Sciatica The sciatic nerve is the longest nerve in your body. It runs from your pelvis, through your hip area and buttocks, and down each leg. The sciatic nerve branches into smaller nerves as it travels down the legs, providing feeling as well as controlling many of the muscles in your lower legs. The term sciatica refers to pain that radiates along the path of this nerve.
What causes Sciatica? Sciatica is actually a sign that you have an underlying problem putting pressure on a nerve in your lower back. The most common cause of this nerve compression is a bulging or herniated lumbar disc.
Piriformis syndrome is another common cause of sciatica. The piriformis is a muscle which lies directly over the sciatic nerve. If this muscle becomes tight or goes into spasm, it puts pressure directly on the sciatic nerve. Occasionally, sciatic pain in men is the result of sitting on a wallet.
How do I know if I have sciatica? Pain that radiates from your lower (lumbar) spine to your buttock and down the back of your leg is the hallmark of sciatica. Sciatica may be accompanied by numbness, tingling, and muscle weakness in the affected leg. This pain can vary widely, from a mild ache to a sharp, burning sensation or excruciating discomfort. Sometimes it may feel like a jolt or electric shock. Sciatic pain often starts gradually and intensifies over time. It's likely to be worse when you sit, cough or sneeze.
How is Sciatica Treated? In the vast majority cases, sciatic pain can be relieved through a combination of stretches, deep tissue massage, and chiropractic care. To help diagnose sciatica and pinpoint which nerves may be affected, your chiropractor will ask about your medical history and perform a thorough physical exam, with special attention to spine and legs. Scientific research has shown that 75- 80% percent of patients suffering with chronic sciatica benefit from chiropractic treatment
Risk factors for Sciatica:
Age: Age-related changes in the spine are a common cause of sciatica.

# [Using the information]
1. Say whether each statement agrees with the sciatica text. Answer yes or no, and quote the deciding words.
(a) A bulging or herniated lumbar disc is the most common cause of the nerve compression behind sciatica.
(b) Sciatic pain usually begins suddenly at its full strength.
(c) The piriformis muscle lies directly over the sciatic nerve.
2. Copy the sciatica text, starting with "How do I know" and going on through "cough or sneeze.".
3. Answer these questions from the sciatica text.
(a) What path does the sciatic nerve follow through the body?
(b) When is sciatic pain likely to be worse?
(c) What occasionally causes sciatic pain in men?
The records have no connection to the sciatica text.

# [Record excerpts]
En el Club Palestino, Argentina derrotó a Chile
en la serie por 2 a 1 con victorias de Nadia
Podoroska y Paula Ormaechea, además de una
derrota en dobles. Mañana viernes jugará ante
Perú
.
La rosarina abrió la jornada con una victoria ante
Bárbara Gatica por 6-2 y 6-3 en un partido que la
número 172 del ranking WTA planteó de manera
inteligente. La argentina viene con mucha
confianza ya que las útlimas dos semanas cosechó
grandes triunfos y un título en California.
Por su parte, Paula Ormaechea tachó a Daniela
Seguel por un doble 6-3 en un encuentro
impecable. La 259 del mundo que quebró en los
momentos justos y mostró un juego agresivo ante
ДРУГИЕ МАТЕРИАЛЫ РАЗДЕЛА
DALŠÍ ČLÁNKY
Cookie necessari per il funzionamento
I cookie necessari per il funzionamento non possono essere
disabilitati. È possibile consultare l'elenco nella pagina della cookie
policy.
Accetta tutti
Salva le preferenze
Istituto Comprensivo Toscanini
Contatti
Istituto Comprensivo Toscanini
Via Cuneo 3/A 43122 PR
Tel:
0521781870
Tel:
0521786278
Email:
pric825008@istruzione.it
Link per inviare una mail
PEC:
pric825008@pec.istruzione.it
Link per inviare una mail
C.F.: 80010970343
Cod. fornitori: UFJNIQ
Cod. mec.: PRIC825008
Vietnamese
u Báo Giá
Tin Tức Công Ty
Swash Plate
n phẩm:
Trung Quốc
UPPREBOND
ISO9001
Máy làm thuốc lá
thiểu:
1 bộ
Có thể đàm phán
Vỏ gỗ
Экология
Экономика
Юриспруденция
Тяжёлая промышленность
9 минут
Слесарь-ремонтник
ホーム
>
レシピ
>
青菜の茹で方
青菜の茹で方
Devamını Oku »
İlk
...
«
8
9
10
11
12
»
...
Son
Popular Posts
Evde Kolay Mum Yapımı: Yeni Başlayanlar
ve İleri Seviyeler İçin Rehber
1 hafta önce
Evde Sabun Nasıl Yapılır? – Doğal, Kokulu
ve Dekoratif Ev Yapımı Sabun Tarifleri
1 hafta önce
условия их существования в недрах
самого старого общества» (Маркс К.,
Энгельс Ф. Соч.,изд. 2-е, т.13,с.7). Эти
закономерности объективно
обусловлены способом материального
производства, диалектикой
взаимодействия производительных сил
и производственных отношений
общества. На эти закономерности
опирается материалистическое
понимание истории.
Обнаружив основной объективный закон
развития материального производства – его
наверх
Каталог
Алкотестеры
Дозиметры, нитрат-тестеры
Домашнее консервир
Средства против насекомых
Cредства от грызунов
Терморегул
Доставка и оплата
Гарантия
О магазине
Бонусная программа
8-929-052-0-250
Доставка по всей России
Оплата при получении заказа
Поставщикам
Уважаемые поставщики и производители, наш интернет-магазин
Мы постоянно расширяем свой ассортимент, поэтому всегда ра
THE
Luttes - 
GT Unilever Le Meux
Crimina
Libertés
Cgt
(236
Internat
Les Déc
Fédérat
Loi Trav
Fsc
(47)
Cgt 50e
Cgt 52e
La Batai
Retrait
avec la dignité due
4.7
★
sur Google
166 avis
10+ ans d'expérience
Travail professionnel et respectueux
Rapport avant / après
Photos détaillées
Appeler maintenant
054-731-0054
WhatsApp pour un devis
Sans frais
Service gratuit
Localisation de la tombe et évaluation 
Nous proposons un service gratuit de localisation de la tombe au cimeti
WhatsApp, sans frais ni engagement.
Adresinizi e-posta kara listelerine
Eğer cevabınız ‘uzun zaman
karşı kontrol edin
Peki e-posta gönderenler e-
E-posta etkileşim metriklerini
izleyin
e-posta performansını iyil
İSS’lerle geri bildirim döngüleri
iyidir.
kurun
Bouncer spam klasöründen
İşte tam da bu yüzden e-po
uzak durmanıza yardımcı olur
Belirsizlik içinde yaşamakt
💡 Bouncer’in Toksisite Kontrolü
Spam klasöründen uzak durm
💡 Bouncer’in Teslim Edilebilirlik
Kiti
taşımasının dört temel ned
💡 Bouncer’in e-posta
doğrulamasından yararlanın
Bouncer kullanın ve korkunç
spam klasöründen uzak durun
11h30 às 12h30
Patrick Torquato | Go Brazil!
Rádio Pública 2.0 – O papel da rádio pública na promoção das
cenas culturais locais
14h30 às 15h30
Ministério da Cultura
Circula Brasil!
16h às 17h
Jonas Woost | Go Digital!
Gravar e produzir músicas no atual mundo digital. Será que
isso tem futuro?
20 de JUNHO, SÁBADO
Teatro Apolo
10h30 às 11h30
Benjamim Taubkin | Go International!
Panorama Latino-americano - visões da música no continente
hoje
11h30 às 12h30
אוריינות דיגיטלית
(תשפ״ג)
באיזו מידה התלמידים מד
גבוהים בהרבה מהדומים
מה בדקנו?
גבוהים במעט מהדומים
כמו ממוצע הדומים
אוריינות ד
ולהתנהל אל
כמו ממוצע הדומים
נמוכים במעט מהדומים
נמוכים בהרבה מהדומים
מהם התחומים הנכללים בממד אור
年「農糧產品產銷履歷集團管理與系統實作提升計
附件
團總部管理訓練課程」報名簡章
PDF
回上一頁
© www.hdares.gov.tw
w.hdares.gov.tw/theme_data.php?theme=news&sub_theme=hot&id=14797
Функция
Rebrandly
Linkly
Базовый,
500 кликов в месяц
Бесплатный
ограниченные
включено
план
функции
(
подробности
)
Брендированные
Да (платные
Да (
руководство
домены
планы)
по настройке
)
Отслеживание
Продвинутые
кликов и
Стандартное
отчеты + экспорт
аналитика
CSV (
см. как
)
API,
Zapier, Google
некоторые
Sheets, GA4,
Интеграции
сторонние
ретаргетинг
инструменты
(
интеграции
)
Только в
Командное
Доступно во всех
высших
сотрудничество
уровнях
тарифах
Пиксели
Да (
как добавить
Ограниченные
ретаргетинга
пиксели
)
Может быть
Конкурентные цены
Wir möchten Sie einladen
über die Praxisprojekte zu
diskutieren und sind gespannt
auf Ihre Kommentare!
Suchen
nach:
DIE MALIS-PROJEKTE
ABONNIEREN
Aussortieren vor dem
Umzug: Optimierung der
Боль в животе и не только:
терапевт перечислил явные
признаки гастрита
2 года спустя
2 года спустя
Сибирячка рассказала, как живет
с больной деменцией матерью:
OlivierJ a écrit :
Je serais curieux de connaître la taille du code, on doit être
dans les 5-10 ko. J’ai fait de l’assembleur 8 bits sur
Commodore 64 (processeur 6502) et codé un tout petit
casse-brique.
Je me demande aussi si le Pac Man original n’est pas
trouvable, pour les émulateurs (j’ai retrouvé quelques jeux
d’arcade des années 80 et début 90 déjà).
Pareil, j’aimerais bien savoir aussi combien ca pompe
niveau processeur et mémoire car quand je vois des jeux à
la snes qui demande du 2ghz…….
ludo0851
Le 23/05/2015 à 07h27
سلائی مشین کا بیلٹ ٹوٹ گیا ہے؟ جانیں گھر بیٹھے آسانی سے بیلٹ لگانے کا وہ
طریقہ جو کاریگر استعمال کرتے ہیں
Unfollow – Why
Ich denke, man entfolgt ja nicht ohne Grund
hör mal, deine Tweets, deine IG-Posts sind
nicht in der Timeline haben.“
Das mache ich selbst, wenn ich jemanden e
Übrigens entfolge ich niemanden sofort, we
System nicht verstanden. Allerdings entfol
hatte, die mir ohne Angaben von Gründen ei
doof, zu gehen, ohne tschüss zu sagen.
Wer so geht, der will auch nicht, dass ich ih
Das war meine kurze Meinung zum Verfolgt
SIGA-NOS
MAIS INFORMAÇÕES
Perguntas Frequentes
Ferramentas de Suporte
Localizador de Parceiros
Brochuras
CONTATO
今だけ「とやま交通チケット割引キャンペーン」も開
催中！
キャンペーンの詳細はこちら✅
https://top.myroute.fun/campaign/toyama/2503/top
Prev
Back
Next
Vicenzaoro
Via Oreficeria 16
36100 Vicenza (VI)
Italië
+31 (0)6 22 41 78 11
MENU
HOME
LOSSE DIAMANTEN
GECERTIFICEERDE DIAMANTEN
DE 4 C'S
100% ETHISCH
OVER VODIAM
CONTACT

# [Responses by task]
1.
(a) Yes: "The most common cause of this nerve compression is a bulging or herniated lumbar disc."
(b) No: "Sciatic pain often starts gradually and intensifies over time."
(c) Yes: "The piriformis is a muscle which lies directly over the sciatic nerve."

2.
How do I know if I have sciatica? Pain that radiates from your lower (lumbar) spine to your buttock and down the back of your leg is the hallmark of sciatica. Sciatica may be accompanied by numbness, tingling, and muscle weakness in the affected leg. This pain can vary widely, from a mild ache to a sharp, burning sensation or excruciating discomfort. Sometimes it may feel like a jolt or electric shock. Sciatic pain often starts gradually and intensifies over time. It's likely to be worse when you sit, cough or sneeze.

3.
(a) It runs from the pelvis, through the hip area and buttocks, and down each leg.
(b) It is likely to be worse when you sit, cough or sneeze.
(c) Sitting on a wallet.